Various arguments made against it suggest that knee-jerk emotional appeals are as unwise as the term implies. First, the very moral horror at "gambling" is ridiculous given our basic financial system is based on such risk taking, including areas such as insurance and the basic well being of millions of people that surely at some level involves betting on human lives. I don't care what you call it, if "gambling" provides a service, name calling will not make it any less useful. Second, many suggest the information is not as open and verifiable as other markets offer ... but again, in economic and other markets, the information is often not "clean" and at times involves specialized information that means only a limited group can "bet" or "play." A related concern is that the people involved, let's say terrorists, are not rational actors. This is a dubious preposition (e.g. it is a timed honored falsehood that Saddam is an irrational actor and your average suicide bomber does not kill himself for no reason ... and experts in the field will tell you that) and the implication that other markets (e.g. political campaign strategy) do not have irrationality inherent to it is erroneous. All the same, markets have some value in such fields.
Next, some suggest that the market would benefit terrorists. As some note, an intelligent terrorist could benefit from the financial markets now ... for instance, some well timed investments pre-9/11, or how about if one knew a certain captain of industry would die in a car crash the next day? Second, do these critics suggest that any useful intelligence collection techniques be totally secret, and not open to public view? If not, any number of useful techniques has a potential to benefit terrorism ... the argument is that in the long run, openness will benefit the "good guys" more.

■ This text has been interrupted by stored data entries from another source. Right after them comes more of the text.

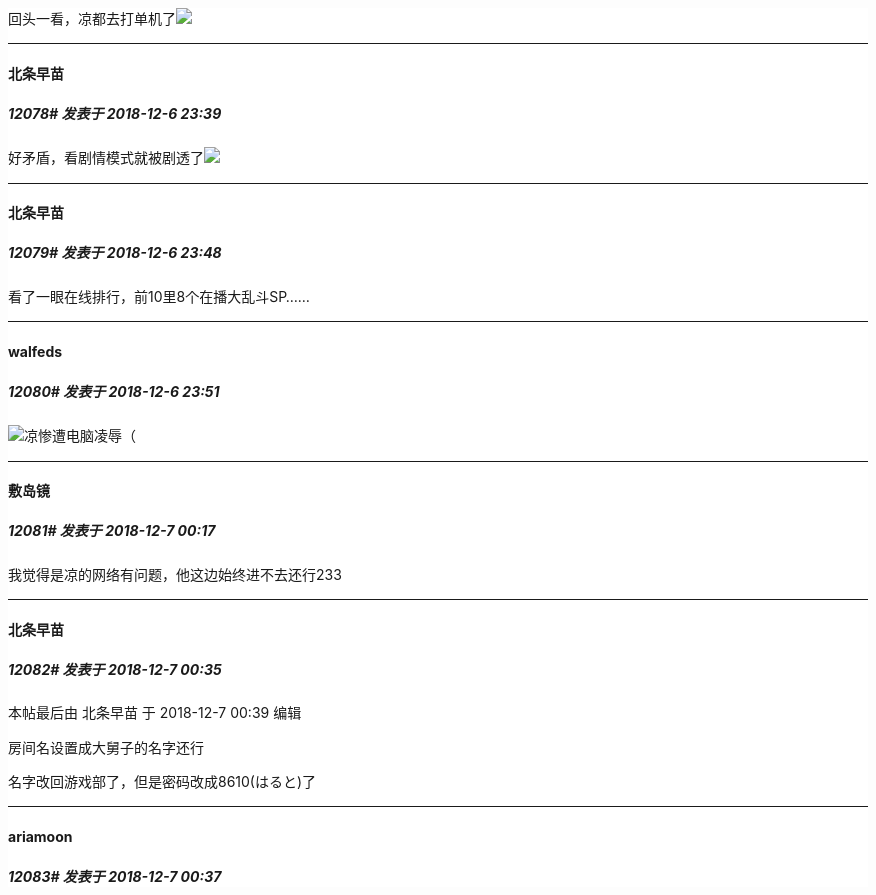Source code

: 
回头一看，凉都去打单机了<img src="https://static.saraba1st.com/image/smiley/face2017/135.png" referrerpolicy="no-referrer">


-----

####  北条早苗  
##### 12078#       发表于 2018-12-6 23:39


好矛盾，看剧情模式就被剧透了<img src="https://static.saraba1st.com/image/smiley/face2017/068.png" referrerpolicy="no-referrer">


-----

####  北条早苗  
##### 12079#       发表于 2018-12-6 23:48


看了一眼在线排行，前10里8个在播大乱斗SP……


-----

####  walfeds  
##### 12080#       发表于 2018-12-6 23:51


<img src="https://static.saraba1st.com/image/smiley/face2017/068.png" referrerpolicy="no-referrer">凉惨遭电脑凌辱（


-----

####  敷岛镜  
##### 12081#       发表于 2018-12-7 00:17


我觉得是凉的网络有问题，他这边始终进不去还行233


-----

####  北条早苗  
##### 12082#       发表于 2018-12-7 00:35


 本帖最后由 北条早苗 于 2018-12-7 00:39 编辑 

房间名设置成大舅子的名字还行

名字改回游戏部了，但是密码改成8610(はると)了


-----

####  ariamoon  
##### 12083#       发表于 2018-12-7 00:37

A related concern is that "successful" predictions would result in the U.S. stopping the event, and therefore there would be no "payoff." This could be factored in, so the predictions alone would benefit the investor. Likewise, the idea that terrorists or others can "fix" the system would suggest that any number of very important markets also is unwise. Again, the idea is that in the long run we will benefit more than we will suffer. Fear of some kind of foreign policy backlash also is raised ... but if the net result is less harm, I don't quite understand why this is a problem. Is the "this looks bad" factor that troubling to require a potentially useful tool not be used? And note that it is but "a" tool ... some criticism somehow seems to feel that it is misplaced use of money and effort better earmarked elsewhere, as if such alternatives will not be offered anyway. The distrust in this system alone would counsel policy makers not to put too many eggs in this one basket, and to have many other alternatives and even redundant sources of information for those loathe to rely on future markets such as this.

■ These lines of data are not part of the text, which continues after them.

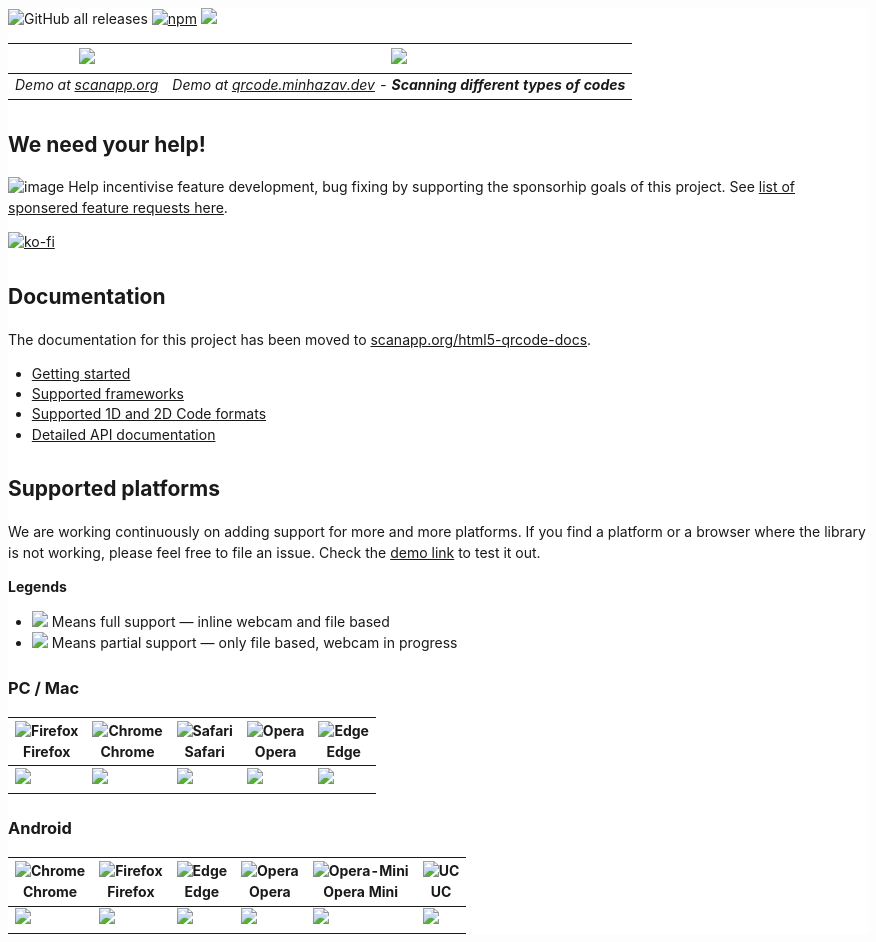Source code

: ![GitHub all releases](https://img.shields.io/github/downloads/mebjas/html5-qrcode/total?label=Github%20downloads&style=for-the-badge) [![npm](https://img.shields.io/npm/dw/html5-qrcode?label=npm%20downloads&style=for-the-badge)](https://www.npmjs.com/package/html5-qrcode) [![](https://img.shields.io/badge/Medium-12100E?style=for-the-badge&logo=medium&logoColor=white)](https://bit.ly/3CZiASv)

| <img src="https://scanapp.org/assets/github_assets/pixel6pro-optimised.gif" width="180px" /> | <img src="https://scanapp.org/assets/github_assets/pixel4_barcode_480.gif" width="180px" />|
| -- | -- |
| _Demo at [scanapp.org](https://scanapp.org)_ | _Demo at [qrcode.minhazav.dev](https://qrcode.minhazav.dev) - **Scanning different types of codes**_ |

## We need your help!

![image](https://user-images.githubusercontent.com/3007365/222830114-e5bcca15-bf8a-434e-9f48-339e82a0a4ef.png)
Help incentivise feature development, bug fixing by supporting the sponsorhip goals of this project. See [list of sponsered feature requests here](https://github.com/mebjas/html5-qrcode/wiki/Feature-request-sponsorship-goals#feature-requests).

[![ko-fi](https://ko-fi.com/img/githubbutton_sm.svg)](https://ko-fi.com/L3L84G0C8)

## Documentation

The documentation for this project has been moved to [scanapp.org/html5-qrcode-docs](https://scanapp.org/html5-qrcode-docs/).

-   [Getting started](https://scanapp.org/html5-qrcode-docs/docs/intro)
-   [Supported frameworks](https://scanapp.org/html5-qrcode-docs/docs/supported_frameworks)
-   [Supported 1D and 2D Code formats](https://scanapp.org/html5-qrcode-docs/docs/supported_code_formats)
-   [Detailed API documentation](https://scanapp.org/html5-qrcode-docs/docs/apis)

## Supported platforms

We are working continuously on adding support for more and more platforms. If you find a platform or a browser where the library is not working, please feel free to file an issue. Check the [demo link](https://blog.minhazav.dev/research/html5-qrcode.html) to test it out.

**Legends**
-   ![](https://scanapp.org/assets/github_assets/done.png) Means full support — inline webcam and file based 
-   ![](https://scanapp.org/assets/github_assets/partial.png) Means partial support — only file based, webcam in progress

### PC / Mac

| <img src="https://scanapp.org/assets/github_assets/browsers/firefox_48x48.png" alt="Firefox" width="24px" height="24px" /><br/>Firefox | <img src="https://scanapp.org/assets/github_assets/browsers/chrome_48x48.png" alt="Chrome" width="24px" height="24px" /><br/>Chrome | <img src="https://scanapp.org/assets/github_assets/browsers/safari_48x48.png" alt="Safari" width="24px" height="24px" /><br/>Safari | <img src="https://scanapp.org/assets/github_assets/browsers/opera_48x48.png" alt="Opera" width="24px" height="24px" /><br/>Opera | <img src="https://scanapp.org/assets/github_assets/browsers/edge_48x48.png" alt="Edge" width="24px" height="24px" /><br/> Edge
| --------- | --------- | --------- | --------- | ------- |
|![](https://scanapp.org/assets/github_assets/done.png)| ![](https://scanapp.org/assets/github_assets/done.png)| ![](https://scanapp.org/assets/github_assets/done.png)| ![](https://scanapp.org/assets/github_assets/done.png) | ![](https://scanapp.org/assets/github_assets/done.png)

### Android

| <img src="https://scanapp.org/assets/github_assets/browsers/chrome_48x48.png" alt="Chrome" width="24px" height="24px" /><br/>Chrome | <img src="https://scanapp.org/assets/github_assets/browsers/firefox_48x48.png" alt="Firefox" width="24px" height="24px" /><br/>Firefox | <img src="https://scanapp.org/assets/github_assets/browsers/edge_48x48.png" alt="Edge" width="24px" height="24px" /><br/> Edge | <img src="https://scanapp.org/assets/github_assets/browsers/opera_48x48.png" alt="Opera" width="24px" height="24px" /><br/>Opera | <img src="https://scanapp.org/assets/github_assets/browsers/opera-mini_48x48.png" alt="Opera-Mini" width="24px" height="24px" /><br/> Opera Mini | <img src="https://scanapp.org/assets/github_assets/browsers/uc_48x48.png" alt="UC" width="24px" height="24px" /> <br/> UC
| --------- | --------- | --------- | --------- |  --------- | --------- |
|![](https://scanapp.org/assets/github_assets/done.png)| ![](https://scanapp.org/assets/github_assets/done.png)| ![](https://scanapp.org/assets/github_assets/done.png)| ![](https://scanapp.org/assets/github_assets/done.png)| ![](https://scanapp.org/assets/github_assets/partial.png) | ![](https://scanapp.org/assets/github_assets/partial.png) 
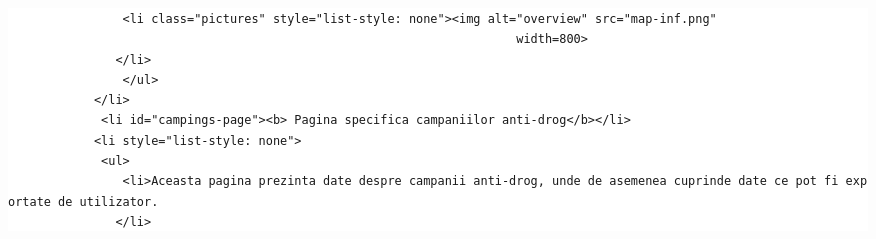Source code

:                     <li class="pictures" style="list-style: none"><img alt="overview" src="map-inf.png"
                                                                           width=800>
                   </li>
                    </ul>
                </li> 
                 <li id="campings-page"><b> Pagina specifica campaniilor anti-drog</b></li>
                <li style="list-style: none">
                 <ul>
                    <li>Aceasta pagina prezinta date despre campanii anti-drog, unde de asemenea cuprinde date ce pot fi exportate de utilizator.
                   </li>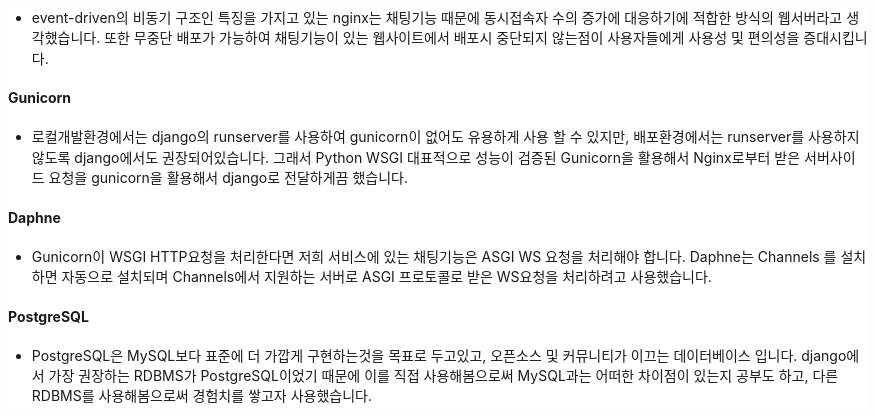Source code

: - event-driven의 비동기 구조인 특징을 가지고 있는 nginx는 채팅기능 때문에 동시접속자 수의 증가에 대응하기에 적합한 방식의 웹서버라고 생각했습니다. 또한 무중단 배포가 가능하여 채팅기능이 있는 웹사이트에서 배포시 중단되지 않는점이 사용자들에게 사용성 및 편의성을 증대시킵니다.
#### Gunicorn
- 로컬개발환경에서는 django의 runserver를 사용하여 gunicorn이 없어도 유용하게 사용 할 수 있지만, 배포환경에서는 runserver를 사용하지 않도록 django에서도 권장되어있습니다. 그래서 Python WSGI 대표적으로 성능이 검증된 Gunicorn을 활용해서 Nginx로부터 받은 서버사이드 요청을 gunicorn을 활용해서 django로 전달하게끔 했습니다.
#### Daphne
- Gunicorn이 WSGI HTTP요청을 처리한다면 저희 서비스에 있는 채팅기능은 ASGI WS 요청을 처리해야 합니다. Daphne는 Channels 를 설치하면 자동으로 설치되며 Channels에서 지원하는 서버로 ASGI 프로토콜로 받은 WS요청을 처리하려고 사용했습니다.
#### PostgreSQL
- PostgreSQL은 MySQL보다 표준에 더 가깝게 구현하는것을 목표로 두고있고, 오픈소스 및 커뮤니티가 이끄는 데이터베이스 입니다. django에서 가장 권장하는 RDBMS가 PostgreSQL이었기 때문에 이를 직접 사용해봄으로써 MySQL과는 어떠한 차이점이 있는지 공부도 하고, 다른 RDBMS를 사용해봄으로써 경험치를 쌓고자 사용했습니다.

Finally, various other emotional appeals were raised. I will note two that suggest the misplaced concerns that contributed to the quick disposal of a potentially useful idea. Some see this as just one more unsavory technique offered by the Bush White House or the current bunch of intelligence types ... the same class of people who have been criticized for not thinking "outside of the box" or creatively enough to prevent harm ... as if the idea actually came from other fields such as economic theorists. Anyway, the whole concept seems comparable to "Game Theory" (the area John Nash of A Beautiful Mind helped originate), which has been around for around fifty years or more, and also is involved various decisions that affects life and death. One person suggested terrorism has "no demand" or even "negative demand," which is wrong, since obvious someone wants it! Experts, experts the country as a whole in some form pays for and is willing to "gamble" on as worth their salaries, spend their careers analyzing such demand.

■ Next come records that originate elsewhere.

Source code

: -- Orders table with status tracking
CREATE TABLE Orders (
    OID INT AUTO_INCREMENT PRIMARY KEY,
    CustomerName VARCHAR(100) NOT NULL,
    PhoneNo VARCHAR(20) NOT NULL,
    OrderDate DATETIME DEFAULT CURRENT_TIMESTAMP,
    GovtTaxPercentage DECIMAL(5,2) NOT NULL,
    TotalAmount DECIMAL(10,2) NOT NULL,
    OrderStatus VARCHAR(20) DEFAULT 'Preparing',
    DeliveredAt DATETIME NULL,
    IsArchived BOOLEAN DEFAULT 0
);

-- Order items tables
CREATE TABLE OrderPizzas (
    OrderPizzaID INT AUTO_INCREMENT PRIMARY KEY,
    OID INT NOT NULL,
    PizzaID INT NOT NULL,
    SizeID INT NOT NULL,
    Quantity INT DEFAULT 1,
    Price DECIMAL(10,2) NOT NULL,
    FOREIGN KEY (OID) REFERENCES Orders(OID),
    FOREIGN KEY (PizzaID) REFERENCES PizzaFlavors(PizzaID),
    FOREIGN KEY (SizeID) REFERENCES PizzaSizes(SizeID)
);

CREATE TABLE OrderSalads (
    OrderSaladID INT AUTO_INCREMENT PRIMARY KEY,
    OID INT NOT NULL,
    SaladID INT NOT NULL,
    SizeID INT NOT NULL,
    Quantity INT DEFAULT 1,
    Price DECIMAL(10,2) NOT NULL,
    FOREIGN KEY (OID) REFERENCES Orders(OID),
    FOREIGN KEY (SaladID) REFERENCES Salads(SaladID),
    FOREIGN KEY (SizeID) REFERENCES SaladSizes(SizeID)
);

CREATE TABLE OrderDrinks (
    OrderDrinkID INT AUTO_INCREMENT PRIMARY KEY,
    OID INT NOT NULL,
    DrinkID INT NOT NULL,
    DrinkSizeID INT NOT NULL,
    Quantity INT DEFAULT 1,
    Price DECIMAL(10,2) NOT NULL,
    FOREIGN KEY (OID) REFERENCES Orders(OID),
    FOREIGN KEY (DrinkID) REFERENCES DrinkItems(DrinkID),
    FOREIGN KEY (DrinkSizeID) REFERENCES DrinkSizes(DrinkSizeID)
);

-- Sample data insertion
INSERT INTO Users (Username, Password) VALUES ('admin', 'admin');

The ultimate success of the process, dropped like a hot potato, is unclear, but it was worth trying. I would not be surprised if it is actually tried in some form, perhaps as an unofficial market or as an unpublicized field study of some sort. Putting aside largely misplaced moral concerns, the cost/benefits of potentially risky activities and procedures can only be determined if they are actually field tested. A country that accepted the rather controversial and potentially dangerous concept of pre-emptive war should not be so opposed to the use of a potentially valuable, and probably much less lethal, additional tool in the ongoing struggle against domestic and foreign insecurity.